╭─ Selected passage

- Director: Wayne Blair
- Genre: Comedy
- Cert: PG
- Details: Australia/103 mins
Chris O'Dowd's charm works its magic again, helping this Aussie Commitments through its slower moments. There might be no surprises here but even when it is at its most obvious, the sassiness on show keeps things buoyed.
Australia, 1968, and while Vietnam kicks off for real, four indigenous Australian girls – Maubov, Sebbens, Tapsell and their bossy older sister/guardian Mailman - have their own struggles: their brand of Country music set isn’t being taken seriously. Seeing something in them, alcoholic Irish piano player (not mutually exclusive in movies) Chris O'Dowd encourages them to switch from Country to Soul, and whisks them away to South East Asia to entertain the troops. However, with dodgy promoters making off with their dough and the girls putting on shows pretty close to where the bullets are flying, things get hairy…
Chris 'Can we just make my character Irish?' O'Dowd is the Jimmy Rabbitte/Joey The Lips of the bunch: he's the dreamer, the one giving the ‘this is what real Soul is all about’ speech. O'Dowd is O'Dowd again, coming on easy with that casual flair he's got down pat. Mailman also impresses but their will-they-won’t-they shtick doesn't convince.

╰─
╭─ Extracted records

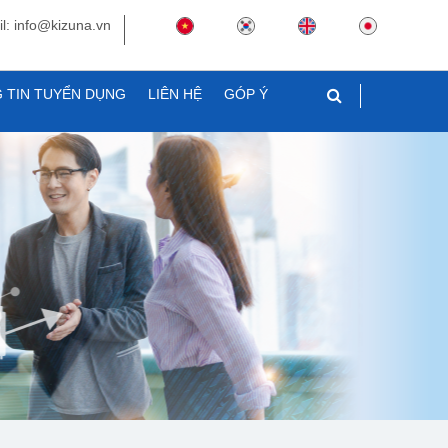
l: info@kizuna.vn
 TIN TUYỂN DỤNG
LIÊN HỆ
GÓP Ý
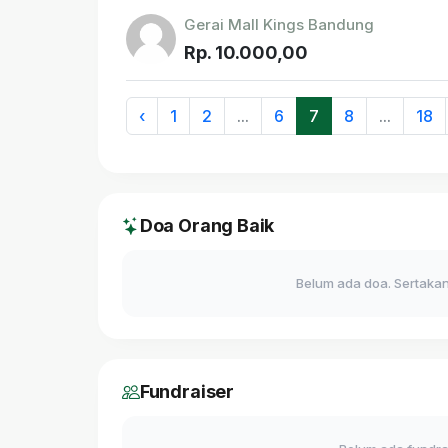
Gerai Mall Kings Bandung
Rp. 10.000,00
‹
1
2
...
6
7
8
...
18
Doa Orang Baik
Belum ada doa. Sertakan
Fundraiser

╰─
╭─ Extracted records

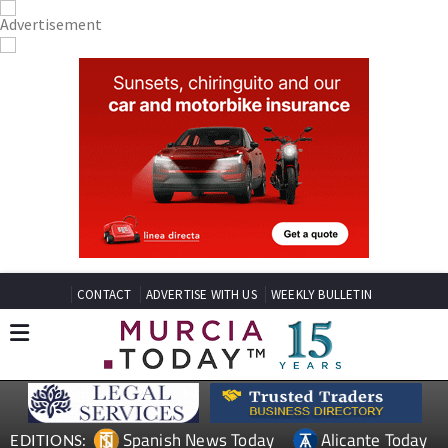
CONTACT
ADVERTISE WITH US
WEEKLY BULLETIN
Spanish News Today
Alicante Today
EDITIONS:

╰─

**Exercise aim:** Can you reproduce the stretch of the film review from "- Director: Wayne" through "keeps things buoyed.", word for word?

**Worked solution:**
- Director: Wayne Blair
- Genre: Comedy
- Cert: PG
- Details: Australia/103 mins
Chris O'Dowd's charm works its magic again, helping this Aussie Commitments through its slower moments. There might be no surprises here but even when it is at its most obvious, the sassiness on show keeps things buoyed.